Notably, the World Cup is not easily affordable even to those settled in the US. Shenny Chacko, an Indian enterprise architect who has lived in Dallas for 19 years, says that even with a US salary, the full expense—tickets, travel, hotels, parking and food—add up quickly for an average family. Among immigrant communities in Dallas, which hosts more matches than any other venue, the World Cup arriving on their doorstep has been a long-awaited moment. Chacko and his 16-year-old son Ryan—a winger who has come up through the FC Dallas youth system and now plays for Dallas Texans—will attend the Japan versus Netherlands match at the AT&T Stadium on June 14. He hopes the tournament does for Ryan’s generation what 1994 did for a previous one.

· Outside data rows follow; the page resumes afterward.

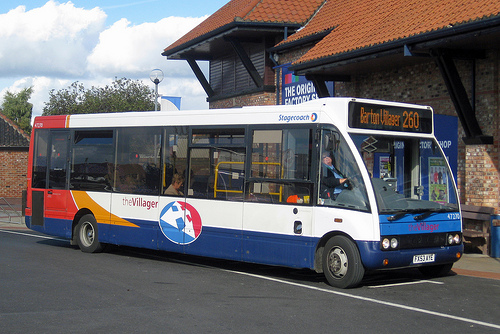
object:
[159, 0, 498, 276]
store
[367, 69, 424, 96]
part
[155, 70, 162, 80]
part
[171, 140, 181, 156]
part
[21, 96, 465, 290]
bus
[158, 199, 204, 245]
arrows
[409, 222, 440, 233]
letters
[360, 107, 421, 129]
words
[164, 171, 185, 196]
woman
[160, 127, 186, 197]
window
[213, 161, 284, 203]
handrail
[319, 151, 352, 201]
driver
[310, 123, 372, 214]
window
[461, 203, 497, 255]
bench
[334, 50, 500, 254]
wall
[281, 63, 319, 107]
sign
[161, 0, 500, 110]
building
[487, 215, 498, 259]
trashcan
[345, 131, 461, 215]
window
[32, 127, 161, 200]
windows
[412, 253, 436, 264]
license plate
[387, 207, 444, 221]
wipers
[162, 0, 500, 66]
roof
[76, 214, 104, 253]
wheel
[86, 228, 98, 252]
part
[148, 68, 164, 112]
light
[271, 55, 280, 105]
pipe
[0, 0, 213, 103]
cloud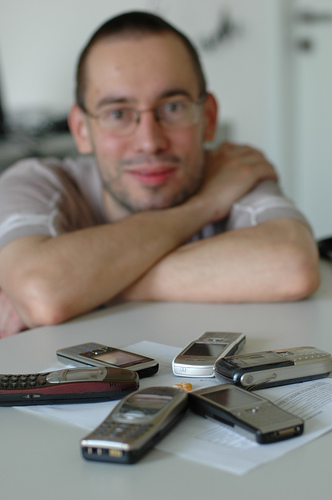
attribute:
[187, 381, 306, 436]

The broader geography is its own problem. The 2026 World Cup spans about 10 million square kilometres across the three host countries. For fans following their team through the group stage, the distances between matches can exceed 1,900km.
The US Immigration and Customs Enforcement, aka ICE, was another question that hung over the tournament. In December 2025, at a news conference held two days before the draw, Andrew Giuliani—the White House task force chief for the 2026 World Cup—was asked by a Sky News reporter whether the Trump administration would rule out ICE operations at stadiums. “The president does not rule out anything that will help make American citizens safer,” Giuliani replied.

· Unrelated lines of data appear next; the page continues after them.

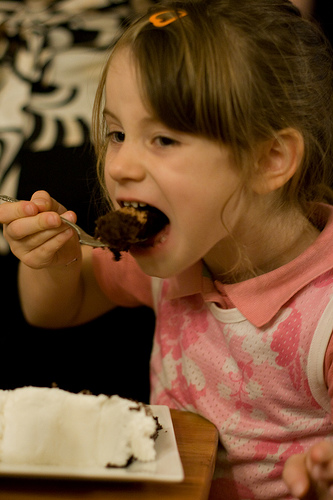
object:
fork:
[0, 190, 114, 254]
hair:
[298, 173, 333, 223]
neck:
[208, 213, 318, 287]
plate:
[0, 402, 188, 486]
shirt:
[68, 212, 331, 498]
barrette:
[146, 7, 194, 29]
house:
[0, 4, 333, 500]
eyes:
[106, 126, 126, 151]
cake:
[93, 202, 151, 247]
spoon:
[1, 190, 108, 250]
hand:
[1, 187, 83, 271]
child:
[0, 0, 331, 499]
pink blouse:
[89, 198, 332, 499]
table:
[2, 388, 217, 497]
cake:
[0, 383, 162, 469]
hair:
[140, 8, 325, 132]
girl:
[3, 4, 332, 494]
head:
[93, 3, 327, 277]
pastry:
[28, 373, 159, 474]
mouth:
[111, 195, 173, 257]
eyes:
[152, 133, 182, 149]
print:
[157, 300, 222, 378]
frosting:
[0, 389, 159, 464]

Most of this is not, individually, unprecedented. Tickets to major sporting events have always been expensive at the top end. Visa difficulties are a fact of life for travellers from many parts of the world. American stadiums have long been car-centric and the transport prices go up during big events.
What is different about 2026 is the accumulation and the direction of travel. Previous World Cup hosts had gone out of their way to create entry points for the world. The 2026 World Cup’s primary host seems to be saying don’t bother turning up.
Critics have drawn an uncomfortable parallel with the Super Bowl—an event that has become a corporate hospitality showcase where the sport’s most devoted followers are largely priced out of the building. The fear is that the World Cup final at MetLife is heading the same way: a spectacle designed for television and the ultra-wealthy, not for the people who loyally fill the lower leagues and the away ends.
The bottom line is, it does not really affect FIFA’s earning potential. The World Cup has a captive audience and fans would rather claw out their eyes, at least hypothetically, than boycott the beautiful game. So, those who cannot attend will just watch from afar and FIFA will earn its billions regardless.